◆ Task instructions ◆
Print the data below verbatim, minus images.

◆ Records for the task ◆

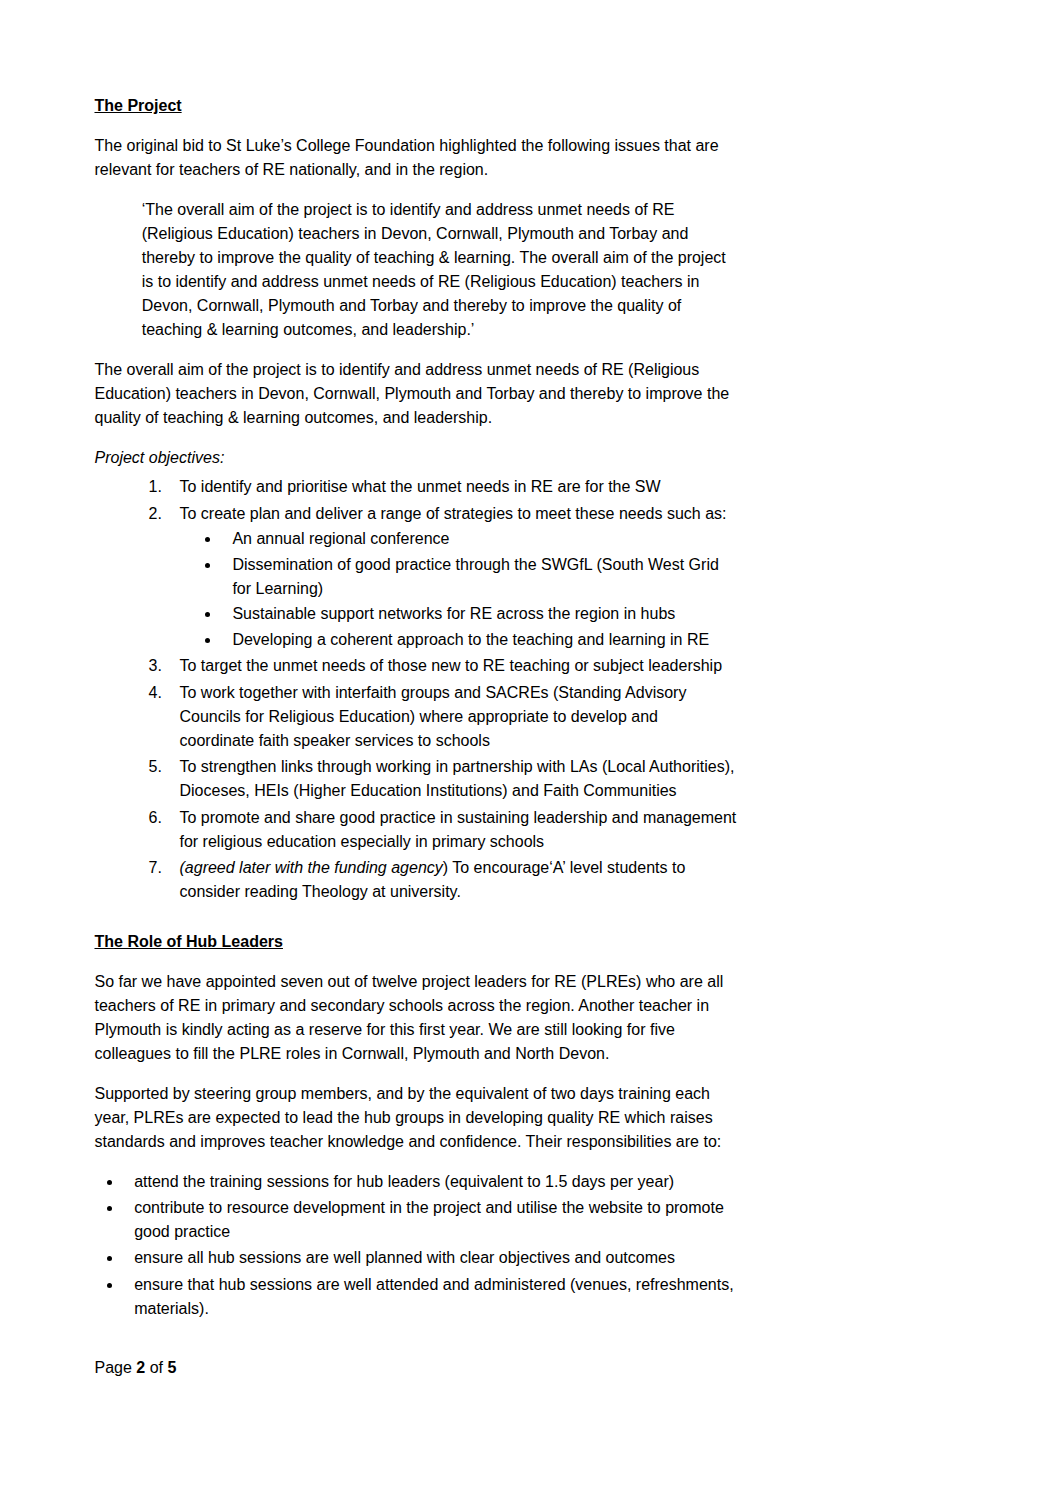The Project
The original bid to St Luke’s College Foundation highlighted the following issues that are relevant for teachers of RE nationally, and in the region.
‘The overall aim of the project is to identify and address unmet needs of RE (Religious Education) teachers in Devon, Cornwall, Plymouth and Torbay and thereby to improve the quality of teaching & learning. The overall aim of the project is to identify and address unmet needs of RE (Religious Education) teachers in Devon, Cornwall, Plymouth and Torbay and thereby to improve the quality of teaching & learning outcomes, and leadership.’
The overall aim of the project is to identify and address unmet needs of RE (Religious Education) teachers in Devon, Cornwall, Plymouth and Torbay and thereby to improve the quality of teaching & learning outcomes, and leadership.
Project objectives:
To identify and prioritise what the unmet needs in RE are for the SW
To create plan and deliver a range of strategies to meet these needs such as:
An annual regional conference
Dissemination of good practice through the SWGfL (South West Grid for Learning)
Sustainable support networks for RE across the region in hubs
Developing a coherent approach to the teaching and learning in RE
To target the unmet needs of those new to RE teaching or subject leadership
To work together with interfaith groups and SACREs (Standing Advisory Councils for Religious Education) where appropriate to develop and coordinate faith speaker services to schools
To strengthen links through working in partnership with LAs (Local Authorities), Dioceses, HEIs (Higher Education Institutions) and Faith Communities
To promote and share good practice in sustaining leadership and management for religious education especially in primary schools
(agreed later with the funding agency) To encourage‘A’ level students to consider reading Theology at university.
The Role of Hub Leaders
So far we have appointed seven out of twelve project leaders for RE (PLREs) who are all teachers of RE in primary and secondary schools across the region. Another teacher in Plymouth is kindly acting as a reserve for this first year. We are still looking for five colleagues to fill the PLRE roles in Cornwall, Plymouth and North Devon.
Supported by steering group members, and by the equivalent of two days training each year, PLREs are expected to lead the hub groups in developing quality RE which raises standards and improves teacher knowledge and confidence. Their responsibilities are to:
attend the training sessions for hub leaders (equivalent to 1.5 days per year)
contribute to resource development in the project and utilise the website to promote good practice
ensure all hub sessions are well planned with clear objectives and outcomes
ensure that hub sessions are well attended and administered (venues, refreshments, materials).
Page 2 of 5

◆ Response to the exercise ◆
The Project
The original bid to St Luke’s College Foundation highlighted the following issues that are relevant for teachers of RE nationally, and in the region.
‘The overall aim of the project is to identify and address unmet needs of RE (Religious Education) teachers in Devon, Cornwall, Plymouth and Torbay and thereby to improve the quality of teaching & learning. The overall aim of the project is to identify and address unmet needs of RE (Religious Education) teachers in Devon, Cornwall, Plymouth and Torbay and thereby to improve the quality of teaching & learning outcomes, and leadership.’
The overall aim of the project is to identify and address unmet needs of RE (Religious Education) teachers in Devon, Cornwall, Plymouth and Torbay and thereby to improve the quality of teaching & learning outcomes, and leadership.
Project objectives:
To identify and prioritise what the unmet needs in RE are for the SW
To create plan and deliver a range of strategies to meet these needs such as:
An annual regional conference
Dissemination of good practice through the SWGfL (South West Grid for Learning)
Sustainable support networks for RE across the region in hubs
Developing a coherent approach to the teaching and learning in RE
To target the unmet needs of those new to RE teaching or subject leadership
To work together with interfaith groups and SACREs (Standing Advisory Councils for Religious Education) where appropriate to develop and coordinate faith speaker services to schools
To strengthen links through working in partnership with LAs (Local Authorities), Dioceses, HEIs (Higher Education Institutions) and Faith Communities
To promote and share good practice in sustaining leadership and management for religious education especially in primary schools
(agreed later with the funding agency) To encourage‘A’ level students to consider reading Theology at university.
The Role of Hub Leaders
So far we have appointed seven out of twelve project leaders for RE (PLREs) who are all teachers of RE in primary and secondary schools across the region. Another teacher in Plymouth is kindly acting as a reserve for this first year. We are still looking for five colleagues to fill the PLRE roles in Cornwall, Plymouth and North Devon.
Supported by steering group members, and by the equivalent of two days training each year, PLREs are expected to lead the hub groups in developing quality RE which raises standards and improves teacher knowledge and confidence. Their responsibilities are to:
attend the training sessions for hub leaders (equivalent to 1.5 days per year)
contribute to resource development in the project and utilise the website to promote good practice
ensure all hub sessions are well planned with clear objectives and outcomes
ensure that hub sessions are well attended and administered (venues, refreshments, materials).
Page 2 of 5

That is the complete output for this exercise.